Monday, September 27, 2010

Funnest. Game. Ever.

My friends and I can't stop playing this game, although it's resulted in 3 migraines, 2 contact-to-eye glass switches and 14 what the fuck?!s.

It is SO MUCH FUN but also it's obnoxious. And once you start, you can't stop. I'm warning you. Take a gander:



I decided that since we spent so many brain cells coming up with this list of mash-ups, I just had to share with you losers. Because this totally counts as "writing something". Right?

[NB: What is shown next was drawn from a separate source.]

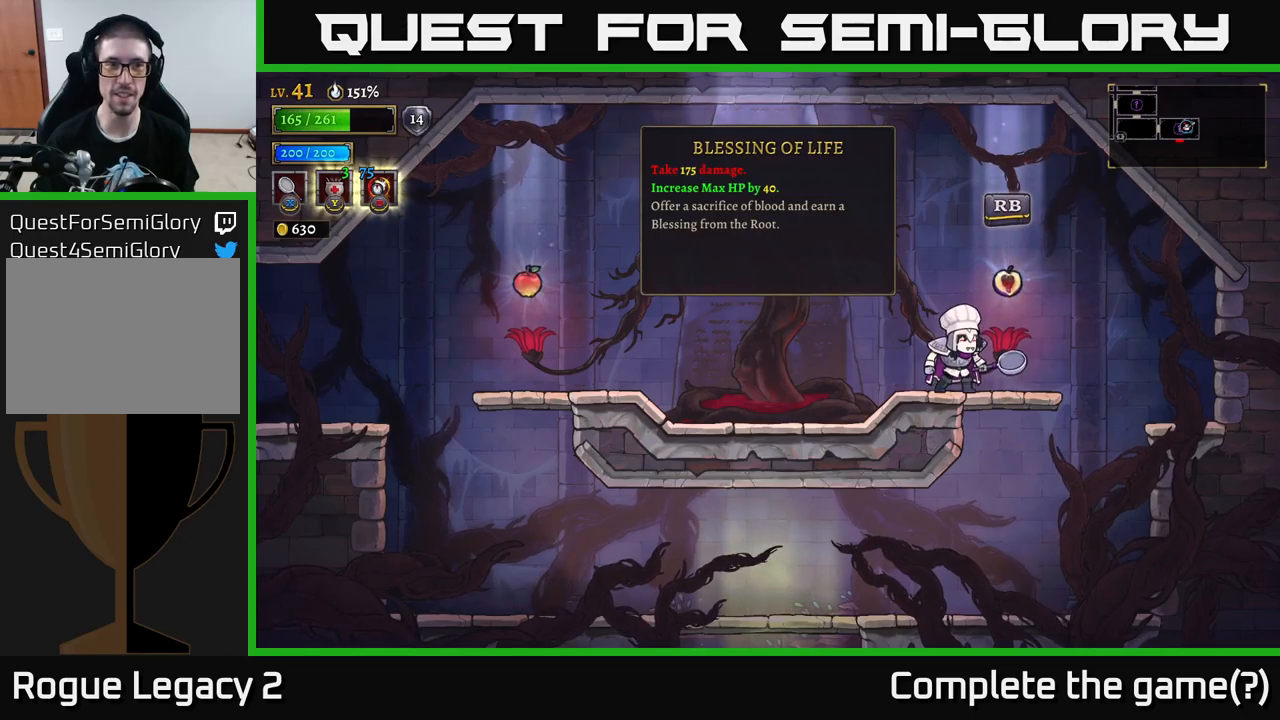
{"buttons": [], "left_stick": "center", "right_stick": "center", "events": []}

And because I know how slow ya'll are, here's another example from Cougar Town:
  • Clue: A bunch of kids search for treasure on a deserted island and have sex for the first time
  • Mash-Up: Blue Lagoonies

Get the picture? Okay, here you go:
  1. A small mouse is adopted by a human family and has to battle the octopus that wants to steal his voice: 
  2. Jennifer Connelly catches her husband smoking AND cheating when he has their obnoxious house guest write his wedding thank you cards:
  3. Totally righteous buddies travel in a phone booth to a cut-rate amusement park where Kristen Steward works:
  4. A stock broker begins a romance with a much younger man in Jamaica and sings Johnny Be Good at her parent’s high school dance:
  5. A pathetic young girl is torn between a wolf and a vampire while living in Brooklyn with her widowed mother who is torn between her fiancé and his brother:
  6. A shoe manufacturer begrudgingly remodels his home to prepare for his daughter's wedding to a reanimated corpse:
  7. Kevin Spacey gets a job at a fast food joint where all the fixtures have been brought to life by an enchanted rose:
  8. Four New York Women discuss their lives with an celestial being who falls in love with a human:
  9. A woman takes a day trip to Italy with Pauly Shore:
  10. A genetic abnormality allows Woody Harrelson to hustle basketball games all over the world:
  11. Underage kids go to the mall to ask St. Nick for alcohol so they can impress girls:
  12. Soviet invaders are promptly gobbled up by zombies:
  13. Sylvester Stallone arm-wrestles his air force buddy Tom Cruise:
  14. A former neo-Nazi skinhead uses his mutant powers to save his younger brother:
  15. A not-so-well-behaved dog befriends Jim Carrey and his alter egos:
  16. An orphan finds out his entire life has been scripted for television and then leaves to become a stripper:
  17. A group of African animals become professional bowlers:
  18. A race car driver tries his hand at jousting:
  19. Intergalactic clowns take the lives of innocent people in a Mel Brooks parody of Star Wars: A morbidly obese woman dies and is burned in her home as her children are forced off their land during the Great Depression:
  20. Santa is released from the asylum in Louisiana where Vivian Leigh needs to go:
  21. Civil War damsel vows never to go hungry again, even if it means eating Mr. Mole and Mr. Toad:
  22. Rachel McAdams is held hostage on an overnight flight to the same masked sex party that ended Tom & Nicole’s marriage:
  23. A Grandfather reads a fairytale to his grandson about two friends planning a wedding on the same day:
  24. A large, culturally-rich family celebrates their daughter’s nuptials with big hair and 80s tunes:
  25. A Russian Submarine Captain’s son is inspired by the first Sputnik launch to take up rocketry:
  26. A group of card-counting, spotted K-9s must work together to steal millions of dollars and avoid becoming fur coats:
  27. Tommy Lee Jones is busy trying to stop Javier Bardem’s killing spree near the Rio Grande and so is unable to help defend the galaxy from the alien bug race:
  28. A child psychologist doesn’t know he’s dead like Mr. Dashwood:
  29. Alien prawns turn the tables on their egotistical, sexist boss:
  30. *BONUS Three fer* A gang of teenage vampires stalk the LA ghettos where the Goody Bandit runs wild:
Now that you've bent your, have an Excedrin. And a shot of Absolut. And if you come up with some of your own, post them in the comments because I NEED MORE MASH-UPS.